Bara Shigri is the largest glacier which is located in the
state of Himachal Pradesh, India, Bara-Sigri glacier is the
second longest glacier in the world. The glacier is located in
the Chandra Valley of Lahaul. The glacier feeds the Chenab
River. The name comes from the Lahaul dialect, where Bara
means big and Shigri means glacier. Bada Shigri glacier is
more than 25 km. long and about 3 km. wide. It lies on the
middle slopes of the main Himalayan range. It is also aided by
many small tributary glaciers. It is surrounded by high
mountains from three sides. It is said that this glacier
formed Chandertal lake by causing a major havoc in Chandra
valley in 1936. Bada Shigri glacier was occupied by all women
mountaineers in 1956. It was further successfully trekked by
Stephenson in 1956.
There are number of famous glaciers in Chandra valley in
Lahaul. Some of them are Chhota Shigri (means Small Glacier ),
Kulti, Ding Karmo, Bolunag, Shpting, Pacha, Tapn, Gyephang,
Shamundri and Shili. Gyephang is the chief deity of Lahaul
valley and the Gyephang glacier is named after him. It is full
of snow all the year. It is considered as the Manimahesh of
Lahaul. Bada Shingri Glacier connects Manali – Bara Shigri –
Keylong. It is just 4 kms away from Batal and around 40 Kms
from Rohatang Pass.
The Bara Shigri glacier attracted much attention for many
years because of the precious antimony deposits found there.
The glacier was first surveyed in 1906 by H. Walker and E.H.
Pascoe of the Geological Survey of India. In 1955, the
Geological Survey of India sponsored an expedition to this
glacier as part of the Indian programme for the International
Geophysical Year 1956-57, when a number of Himalayan glaciers
were examined and their snout position were fixed.
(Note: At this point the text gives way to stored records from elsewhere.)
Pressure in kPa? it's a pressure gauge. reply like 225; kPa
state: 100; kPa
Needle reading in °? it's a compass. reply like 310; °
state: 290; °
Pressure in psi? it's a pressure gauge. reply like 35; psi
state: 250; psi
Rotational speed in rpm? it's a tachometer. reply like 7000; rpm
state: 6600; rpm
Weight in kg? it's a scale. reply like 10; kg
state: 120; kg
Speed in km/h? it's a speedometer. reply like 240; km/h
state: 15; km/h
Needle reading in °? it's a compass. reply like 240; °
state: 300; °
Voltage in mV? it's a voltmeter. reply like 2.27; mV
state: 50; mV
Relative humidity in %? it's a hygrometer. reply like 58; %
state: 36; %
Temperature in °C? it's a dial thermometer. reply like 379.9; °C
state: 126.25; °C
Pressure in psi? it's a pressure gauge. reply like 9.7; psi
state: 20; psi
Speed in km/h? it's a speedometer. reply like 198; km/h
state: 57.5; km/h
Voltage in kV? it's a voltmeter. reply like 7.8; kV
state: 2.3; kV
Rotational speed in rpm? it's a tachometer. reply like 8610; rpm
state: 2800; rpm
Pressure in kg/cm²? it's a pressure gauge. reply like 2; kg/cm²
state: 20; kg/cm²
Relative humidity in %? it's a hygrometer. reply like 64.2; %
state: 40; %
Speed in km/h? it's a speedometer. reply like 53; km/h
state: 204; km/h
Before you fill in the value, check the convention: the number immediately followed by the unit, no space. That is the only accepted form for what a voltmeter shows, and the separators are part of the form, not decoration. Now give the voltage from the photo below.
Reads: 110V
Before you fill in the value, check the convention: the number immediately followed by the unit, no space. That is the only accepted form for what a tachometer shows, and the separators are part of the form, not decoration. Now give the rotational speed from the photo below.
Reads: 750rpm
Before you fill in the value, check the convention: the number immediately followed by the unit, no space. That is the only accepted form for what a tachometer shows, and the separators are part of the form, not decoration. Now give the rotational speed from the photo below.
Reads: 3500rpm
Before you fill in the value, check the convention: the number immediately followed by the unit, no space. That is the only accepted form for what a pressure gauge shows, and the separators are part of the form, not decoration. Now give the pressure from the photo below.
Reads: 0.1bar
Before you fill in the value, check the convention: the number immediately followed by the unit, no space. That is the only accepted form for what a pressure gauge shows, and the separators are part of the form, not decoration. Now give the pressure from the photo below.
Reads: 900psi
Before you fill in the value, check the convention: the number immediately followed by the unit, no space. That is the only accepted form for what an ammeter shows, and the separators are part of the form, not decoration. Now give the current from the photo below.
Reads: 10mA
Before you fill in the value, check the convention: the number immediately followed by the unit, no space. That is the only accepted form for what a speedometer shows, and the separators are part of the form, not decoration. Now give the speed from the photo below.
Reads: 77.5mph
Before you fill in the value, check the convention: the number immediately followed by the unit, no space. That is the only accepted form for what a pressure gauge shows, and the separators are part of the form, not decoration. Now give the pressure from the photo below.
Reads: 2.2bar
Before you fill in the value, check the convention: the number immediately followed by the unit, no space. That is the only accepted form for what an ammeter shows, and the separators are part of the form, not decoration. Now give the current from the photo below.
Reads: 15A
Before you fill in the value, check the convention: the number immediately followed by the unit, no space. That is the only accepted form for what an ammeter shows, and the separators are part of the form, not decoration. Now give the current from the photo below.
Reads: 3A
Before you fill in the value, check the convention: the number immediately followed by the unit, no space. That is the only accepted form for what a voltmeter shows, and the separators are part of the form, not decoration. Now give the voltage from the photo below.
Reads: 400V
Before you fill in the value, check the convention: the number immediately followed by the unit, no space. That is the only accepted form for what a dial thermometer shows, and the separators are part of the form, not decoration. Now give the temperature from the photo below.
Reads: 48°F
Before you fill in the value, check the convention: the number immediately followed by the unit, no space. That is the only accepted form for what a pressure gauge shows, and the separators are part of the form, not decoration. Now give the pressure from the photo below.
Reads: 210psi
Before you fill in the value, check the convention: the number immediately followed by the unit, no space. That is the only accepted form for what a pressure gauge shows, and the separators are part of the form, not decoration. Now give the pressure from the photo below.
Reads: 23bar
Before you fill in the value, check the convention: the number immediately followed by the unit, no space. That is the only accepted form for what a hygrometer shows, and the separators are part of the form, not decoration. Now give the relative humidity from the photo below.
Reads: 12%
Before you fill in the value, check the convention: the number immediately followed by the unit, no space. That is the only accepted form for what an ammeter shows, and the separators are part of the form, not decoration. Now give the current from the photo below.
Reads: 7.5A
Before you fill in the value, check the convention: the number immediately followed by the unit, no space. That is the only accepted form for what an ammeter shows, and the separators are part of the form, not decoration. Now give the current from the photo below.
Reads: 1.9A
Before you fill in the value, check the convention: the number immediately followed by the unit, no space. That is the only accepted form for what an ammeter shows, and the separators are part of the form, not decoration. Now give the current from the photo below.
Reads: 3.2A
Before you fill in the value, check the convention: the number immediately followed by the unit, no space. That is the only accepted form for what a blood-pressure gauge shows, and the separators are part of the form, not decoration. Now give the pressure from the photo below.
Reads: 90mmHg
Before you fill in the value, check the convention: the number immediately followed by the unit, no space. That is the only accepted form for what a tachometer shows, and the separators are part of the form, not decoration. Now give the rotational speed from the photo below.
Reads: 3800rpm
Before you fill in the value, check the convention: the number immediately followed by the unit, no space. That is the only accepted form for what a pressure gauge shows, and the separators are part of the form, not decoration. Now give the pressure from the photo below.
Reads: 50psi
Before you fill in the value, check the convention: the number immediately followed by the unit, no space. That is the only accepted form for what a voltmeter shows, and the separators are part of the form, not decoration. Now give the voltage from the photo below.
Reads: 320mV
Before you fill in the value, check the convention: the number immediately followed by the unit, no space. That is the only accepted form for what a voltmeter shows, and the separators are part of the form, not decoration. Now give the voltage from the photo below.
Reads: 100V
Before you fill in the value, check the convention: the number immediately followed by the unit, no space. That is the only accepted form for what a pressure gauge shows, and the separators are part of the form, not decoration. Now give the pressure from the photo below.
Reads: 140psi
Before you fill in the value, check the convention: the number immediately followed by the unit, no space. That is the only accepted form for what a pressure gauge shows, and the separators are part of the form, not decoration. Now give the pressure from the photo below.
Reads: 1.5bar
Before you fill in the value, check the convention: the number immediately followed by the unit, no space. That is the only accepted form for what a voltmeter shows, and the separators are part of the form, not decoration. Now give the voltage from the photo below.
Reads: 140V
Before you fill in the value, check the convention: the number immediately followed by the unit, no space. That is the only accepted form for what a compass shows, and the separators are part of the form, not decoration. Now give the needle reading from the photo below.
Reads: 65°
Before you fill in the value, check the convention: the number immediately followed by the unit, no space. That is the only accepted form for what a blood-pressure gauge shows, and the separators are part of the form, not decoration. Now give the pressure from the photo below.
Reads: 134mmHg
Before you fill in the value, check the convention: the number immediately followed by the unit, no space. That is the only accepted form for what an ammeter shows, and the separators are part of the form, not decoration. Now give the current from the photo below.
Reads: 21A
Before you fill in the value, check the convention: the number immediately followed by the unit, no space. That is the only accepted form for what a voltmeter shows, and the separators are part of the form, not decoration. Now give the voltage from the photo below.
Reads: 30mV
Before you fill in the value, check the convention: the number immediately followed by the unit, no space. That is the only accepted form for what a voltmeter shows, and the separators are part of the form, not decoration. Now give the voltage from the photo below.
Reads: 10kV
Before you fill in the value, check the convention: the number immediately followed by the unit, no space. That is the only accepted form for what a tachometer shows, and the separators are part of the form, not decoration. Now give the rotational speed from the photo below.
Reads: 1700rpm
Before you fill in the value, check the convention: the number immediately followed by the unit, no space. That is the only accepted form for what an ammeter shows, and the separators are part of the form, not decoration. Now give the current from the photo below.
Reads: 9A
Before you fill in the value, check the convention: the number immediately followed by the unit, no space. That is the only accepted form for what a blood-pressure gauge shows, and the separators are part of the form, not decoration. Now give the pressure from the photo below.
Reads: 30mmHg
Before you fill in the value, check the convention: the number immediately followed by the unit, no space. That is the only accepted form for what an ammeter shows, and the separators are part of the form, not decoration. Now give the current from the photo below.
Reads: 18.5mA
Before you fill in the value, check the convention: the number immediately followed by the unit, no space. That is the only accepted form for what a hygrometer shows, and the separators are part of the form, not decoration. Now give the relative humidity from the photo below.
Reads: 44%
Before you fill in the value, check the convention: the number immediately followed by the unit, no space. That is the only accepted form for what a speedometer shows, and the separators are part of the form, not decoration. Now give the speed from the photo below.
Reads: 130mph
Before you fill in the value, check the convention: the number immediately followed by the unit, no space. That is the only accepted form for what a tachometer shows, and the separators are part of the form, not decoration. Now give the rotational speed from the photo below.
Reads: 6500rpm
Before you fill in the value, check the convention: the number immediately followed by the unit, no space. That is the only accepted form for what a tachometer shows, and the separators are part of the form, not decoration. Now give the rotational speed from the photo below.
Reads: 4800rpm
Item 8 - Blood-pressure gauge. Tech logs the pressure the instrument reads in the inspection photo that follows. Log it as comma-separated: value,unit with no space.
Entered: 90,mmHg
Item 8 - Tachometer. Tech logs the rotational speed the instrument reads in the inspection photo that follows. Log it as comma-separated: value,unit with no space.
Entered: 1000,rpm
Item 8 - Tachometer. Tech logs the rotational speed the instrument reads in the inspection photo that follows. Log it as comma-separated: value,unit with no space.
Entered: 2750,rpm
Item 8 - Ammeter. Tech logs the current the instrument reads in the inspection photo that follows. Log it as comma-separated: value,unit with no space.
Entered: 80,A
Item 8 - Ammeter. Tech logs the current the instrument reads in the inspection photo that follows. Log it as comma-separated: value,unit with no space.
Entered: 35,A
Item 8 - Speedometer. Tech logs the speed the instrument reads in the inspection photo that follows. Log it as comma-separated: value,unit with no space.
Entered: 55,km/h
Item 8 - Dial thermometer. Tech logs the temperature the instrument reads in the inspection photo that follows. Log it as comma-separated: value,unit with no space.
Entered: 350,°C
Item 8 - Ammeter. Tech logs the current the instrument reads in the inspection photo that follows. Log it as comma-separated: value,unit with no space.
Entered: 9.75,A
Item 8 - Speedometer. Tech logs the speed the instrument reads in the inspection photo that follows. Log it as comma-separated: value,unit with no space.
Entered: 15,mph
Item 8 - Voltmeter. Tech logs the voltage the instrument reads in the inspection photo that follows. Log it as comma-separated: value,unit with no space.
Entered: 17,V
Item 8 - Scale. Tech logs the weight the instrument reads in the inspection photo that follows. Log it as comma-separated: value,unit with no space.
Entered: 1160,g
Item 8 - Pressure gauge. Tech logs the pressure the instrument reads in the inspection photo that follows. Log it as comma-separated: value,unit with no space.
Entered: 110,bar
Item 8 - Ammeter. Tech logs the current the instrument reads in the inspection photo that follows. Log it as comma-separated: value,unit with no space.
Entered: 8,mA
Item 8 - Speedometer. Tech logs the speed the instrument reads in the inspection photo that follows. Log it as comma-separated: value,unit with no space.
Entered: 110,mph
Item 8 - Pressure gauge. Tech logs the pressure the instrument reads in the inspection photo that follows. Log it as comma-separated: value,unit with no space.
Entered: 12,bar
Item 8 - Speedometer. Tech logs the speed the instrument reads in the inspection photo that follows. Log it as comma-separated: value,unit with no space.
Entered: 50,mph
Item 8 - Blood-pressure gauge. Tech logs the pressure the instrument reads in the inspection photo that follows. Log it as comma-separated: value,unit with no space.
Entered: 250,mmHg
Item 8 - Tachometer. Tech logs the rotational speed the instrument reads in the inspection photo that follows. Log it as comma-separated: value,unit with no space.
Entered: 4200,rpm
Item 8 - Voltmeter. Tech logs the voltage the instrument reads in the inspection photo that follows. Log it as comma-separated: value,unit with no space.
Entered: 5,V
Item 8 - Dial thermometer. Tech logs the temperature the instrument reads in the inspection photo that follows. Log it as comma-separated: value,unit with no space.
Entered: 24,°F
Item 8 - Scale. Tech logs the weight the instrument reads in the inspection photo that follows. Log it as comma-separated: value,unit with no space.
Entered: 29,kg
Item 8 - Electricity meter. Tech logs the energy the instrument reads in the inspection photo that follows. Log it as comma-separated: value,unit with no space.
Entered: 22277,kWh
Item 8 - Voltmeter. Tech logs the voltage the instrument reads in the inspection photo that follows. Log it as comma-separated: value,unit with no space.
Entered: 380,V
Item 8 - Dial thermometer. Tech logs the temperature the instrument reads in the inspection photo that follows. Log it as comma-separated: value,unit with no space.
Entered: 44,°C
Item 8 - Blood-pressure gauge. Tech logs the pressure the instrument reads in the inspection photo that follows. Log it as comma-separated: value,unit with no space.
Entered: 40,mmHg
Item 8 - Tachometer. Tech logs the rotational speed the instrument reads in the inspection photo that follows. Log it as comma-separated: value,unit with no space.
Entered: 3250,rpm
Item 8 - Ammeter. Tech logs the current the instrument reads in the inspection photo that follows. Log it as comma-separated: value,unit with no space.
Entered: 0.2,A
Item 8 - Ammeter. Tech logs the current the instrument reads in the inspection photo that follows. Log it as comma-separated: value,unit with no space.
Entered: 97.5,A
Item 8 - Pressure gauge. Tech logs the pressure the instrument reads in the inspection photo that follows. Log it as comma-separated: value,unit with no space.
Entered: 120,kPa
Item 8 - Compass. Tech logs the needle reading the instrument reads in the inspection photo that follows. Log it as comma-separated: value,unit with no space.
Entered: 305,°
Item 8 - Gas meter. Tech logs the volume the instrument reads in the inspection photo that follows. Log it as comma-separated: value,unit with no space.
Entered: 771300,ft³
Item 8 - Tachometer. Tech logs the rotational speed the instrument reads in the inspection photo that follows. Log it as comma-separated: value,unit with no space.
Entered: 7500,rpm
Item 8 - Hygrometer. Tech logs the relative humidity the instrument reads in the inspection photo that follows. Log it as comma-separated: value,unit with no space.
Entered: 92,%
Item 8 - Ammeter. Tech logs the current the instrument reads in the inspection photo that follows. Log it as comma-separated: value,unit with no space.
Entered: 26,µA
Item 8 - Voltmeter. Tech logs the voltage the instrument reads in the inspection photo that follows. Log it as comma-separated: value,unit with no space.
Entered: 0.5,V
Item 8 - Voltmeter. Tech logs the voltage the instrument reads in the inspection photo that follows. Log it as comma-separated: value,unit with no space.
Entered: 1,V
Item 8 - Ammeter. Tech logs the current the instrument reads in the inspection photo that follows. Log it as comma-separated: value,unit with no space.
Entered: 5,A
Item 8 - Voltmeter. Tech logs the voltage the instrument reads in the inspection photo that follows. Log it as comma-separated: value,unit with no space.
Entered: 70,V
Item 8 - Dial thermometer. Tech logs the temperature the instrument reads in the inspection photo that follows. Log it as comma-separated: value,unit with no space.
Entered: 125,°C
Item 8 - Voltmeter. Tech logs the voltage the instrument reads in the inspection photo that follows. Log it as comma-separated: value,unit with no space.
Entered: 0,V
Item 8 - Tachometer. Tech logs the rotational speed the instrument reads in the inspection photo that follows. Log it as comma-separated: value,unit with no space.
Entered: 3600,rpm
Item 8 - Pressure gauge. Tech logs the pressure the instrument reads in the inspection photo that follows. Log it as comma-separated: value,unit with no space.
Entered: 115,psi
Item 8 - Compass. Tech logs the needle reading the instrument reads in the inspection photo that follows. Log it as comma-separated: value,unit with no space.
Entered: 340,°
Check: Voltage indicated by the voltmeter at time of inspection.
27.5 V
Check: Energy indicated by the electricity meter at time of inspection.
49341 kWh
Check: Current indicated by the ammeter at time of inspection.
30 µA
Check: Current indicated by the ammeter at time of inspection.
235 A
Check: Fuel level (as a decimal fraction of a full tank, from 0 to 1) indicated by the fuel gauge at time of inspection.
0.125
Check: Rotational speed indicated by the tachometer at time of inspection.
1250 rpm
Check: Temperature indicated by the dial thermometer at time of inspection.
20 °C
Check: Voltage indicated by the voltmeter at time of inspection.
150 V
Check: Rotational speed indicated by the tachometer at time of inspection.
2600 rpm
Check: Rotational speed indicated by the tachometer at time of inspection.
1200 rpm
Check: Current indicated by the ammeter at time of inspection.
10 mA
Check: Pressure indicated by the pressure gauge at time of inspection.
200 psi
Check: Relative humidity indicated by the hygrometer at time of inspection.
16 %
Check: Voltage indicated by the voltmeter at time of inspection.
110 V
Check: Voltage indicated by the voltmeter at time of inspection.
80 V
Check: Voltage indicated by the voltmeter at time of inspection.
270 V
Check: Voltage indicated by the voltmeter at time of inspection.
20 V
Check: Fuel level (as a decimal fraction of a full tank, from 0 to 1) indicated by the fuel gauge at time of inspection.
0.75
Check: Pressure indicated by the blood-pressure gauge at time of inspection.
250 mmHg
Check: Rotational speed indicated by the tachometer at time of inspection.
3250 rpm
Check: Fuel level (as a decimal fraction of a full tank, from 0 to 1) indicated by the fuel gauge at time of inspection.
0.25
According to Hugh Whistler's 1924 writing, "Shigri is applied
par-excellence to one particular glacier that emerges from the
mountains on the left bank of the Chenab. It is said to be
some miles long, and the snout reaches right down to the
river, lying athwart the customary road from Kullu to Spiti."
Estimates differ as to the breadth of the glacier where it is
crossed, as due to its movement and roughness no two caravans
cross it in exactly the same way, but it is not less than a
mile wide. In 1836 this glacier dammed the Chenab River,
causing the formation of a large lake, finally which broke
loose and carried devastation down the valley.
The Bara Shigri glacier flows northwards and debouches into
the Chenab River where its southerly course is deflected
westwards, close to the Spiti border. The glacier's elevation
is between 3,950 m (12,960 ft) and 4,570 m (14,990 ft), and
its 11 km length has been recently surveyed and mapped. The
glacier is so heavily covered with surface moraine that ice is
not visible for long stretches except along the gaps and in
the ablation areas. Another glacier known as Chhota Shigri is
across the Bara Shigri . Chhota Shigri is relatively a smaller
glacier and does not reach down to the bed of the Chenab, but
it is slippery, steep and difficult to cross.